Als einen weiteren Schwerpunkt ihrer Tätigkeit bezeichnete die Bildungsministerin die verstärkte Förderung der musischen Erziehung. Sie wolle vor allem die Kulturinstitutionen für die Schulen öffnen, um eine stärkere Verknüpfung des Unterrichts mit dem Kunst- und Kulturbereich erzielen zu können. Schmied reagierte mit dieser Aussage auf eine Frage des Abgeordneten Dieter Brosz (G) zu Alternativschulen und versicherte gegenüber Abgeordneter Gertrude Brinek (V), dass sie dabei selbstverständlich an bestehende Projekte anknüpfen werde.

Auf die Nachhaltigkeit schulischer Integration achten

Abgeordneter Franz-Joseph Huainigg (V) und Abgeordnete Christine Lapp (S) thematisierten die schulische Integration behinderter Kinder und deren Nachhaltigkeit, worauf Ministerin Claudia Schmied unterstrich, dass die Nachhaltigkeit der Integration eine gesellschaftspolitische Aufgabe darstelle und das gemeinsame Lernen und die gemeinsame Ausbildung eine zentrale Stellung innerhalb ihrer Vorhaben einnähmen. Vor allem werde in der Lehreraus- und –weiterbildung auf soziale Kompetenz und Integration besonderer Wert gelegt werden.

Weitere Themen der Aktuellen Aussprache betrafen die Frage der Ganztagsschulen und Nachmittagsbetreuung (Abgeordneter Dieter Brosz - G), schulautonome Tage (Abgeordnete Ursula Haubner – B und Abgeordneter Werner Amon -V) sowie die Fortführung der Bildungsstandards, das Bildungsdokumentationsgesetz und die psychologische Betreuung an den Schulen (Werner Amon -V). Schließlich sprach Abgeordneter Erwin Niederwieser (S) die Erwachsenenbildung an, und Abgeordnete Beate Schasching (S) plädierte für vermehrte Berücksichtigung der körperlichen Ertüchtigung in der Schule.

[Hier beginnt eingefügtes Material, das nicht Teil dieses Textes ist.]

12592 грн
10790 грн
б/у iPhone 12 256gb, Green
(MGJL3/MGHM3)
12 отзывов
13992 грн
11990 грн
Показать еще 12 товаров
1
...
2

Dazu hielt die Ministerin fest, dass sie die Ausdehnung der Tagesbetreuung beabsichtige, und sie kündigte zum Thema schulautonome Tage einen Schulpartnerschaftsgipfel für den 21. März an. Ihr Ressort werde an den Bildungsstandards weiter arbeiten, bekräftigte sie, wobei es ihr wichtig erscheine, eine wertschätzende Feedback-Kultur zu etablieren. Auf Grund der Kritik am Bildungsdokumentationsgesetz habe sie ein Institut für Rechtsinformatik beauftragt, das gegenständliche Gesetz im Hinblick auf Datenschutz und Bildungsstatistik zu überprüfen. Hinsichtlich der Erwachsenenbildung verwies Schmied auf die Arbeit der Expertenkommission und auf die zahlreichen diesbezüglichen Stellungnahmen. Sie zeigte sich optimistisch, dass noch im April ein entsprechender Bericht vorgelegt werden könne, auf Grund dessen dann auch über konkrete Maßnahmen diskutiert werde.

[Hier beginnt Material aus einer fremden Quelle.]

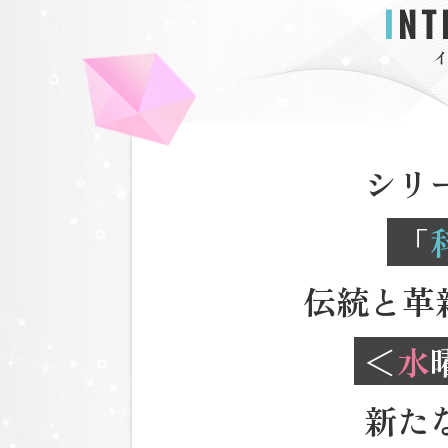
IN
シリ
「
伝統と革
＜
水
新た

Die psychologische Betreuung an den Schulen werde einer der zentralen Punkte im Rahmen der Zukunftsdiskussion sein, bemerkte Schmied und gab dem Ausschussvorsitzenden Werner Amon Recht, dass derzeit zu wenig präventiv gemacht werde. Die Schule habe auf Grund des zunehmenden Leistungsdrucks mit immer mehr Problemen zu kämpfen, sagte Schmied. Dafür sei auch die Tatsache verantwortlich, dass immer mehr Aufgaben und Themenstellungen an die Schule herangetragen werden. Vielleicht müssen an der Schule der Zukunft die verschiedensten Berufsgruppen tätig werden, meinte die Bildungsministerin.

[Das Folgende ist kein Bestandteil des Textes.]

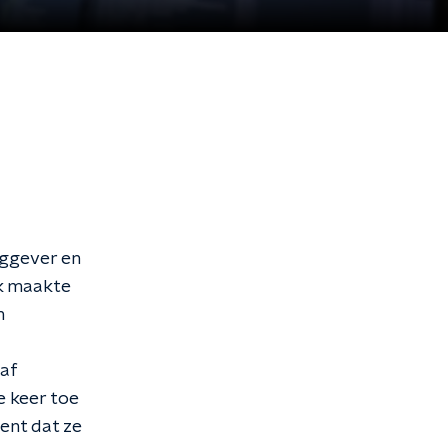
aggever en
k maakte
n
naf
e keer toe
ent dat ze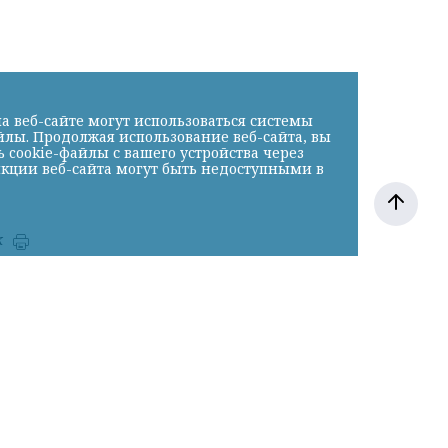
а веб-сайте могут использоваться системы
йлы. Продолжая использование веб-сайта, вы
cookie-файлы с вашего устройства через
нкции веб-сайта могут быть недоступными в
к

Anträge der Opposition zur Senkung der Klassenschülerhöchstzahlen werden vertagt

Die drei Anträge zur Senkung der Klassenschülerhöchstzahlen wurden sodann vertagt. Der Initiativantrag zur Änderung des Schulorganisationsgesetzes der Grünen sieht die Senkung der Klassenschülerhöchstzahlen in Volks- und Hauptschulen sowie in Polytechnischen Lehrgängen auf 25 vor. In den Vorschulklassen soll es künftig nicht mehr 17 Schülerinnen und Schüler geben, in den Sonderschulen soll die Höchstzahl je nach der Behinderung der Kinder mit 12, 8 bzw. 7 begrenzt werden. (2/A) Mittels des Entschließungsantrags fordern sie die Bundesregierung auf, dem Nationalrat einen Stufenplan zur Senkung der Klassenschülerhöchstzahlen an höheren Schulen vorzulegen. (10/A[E])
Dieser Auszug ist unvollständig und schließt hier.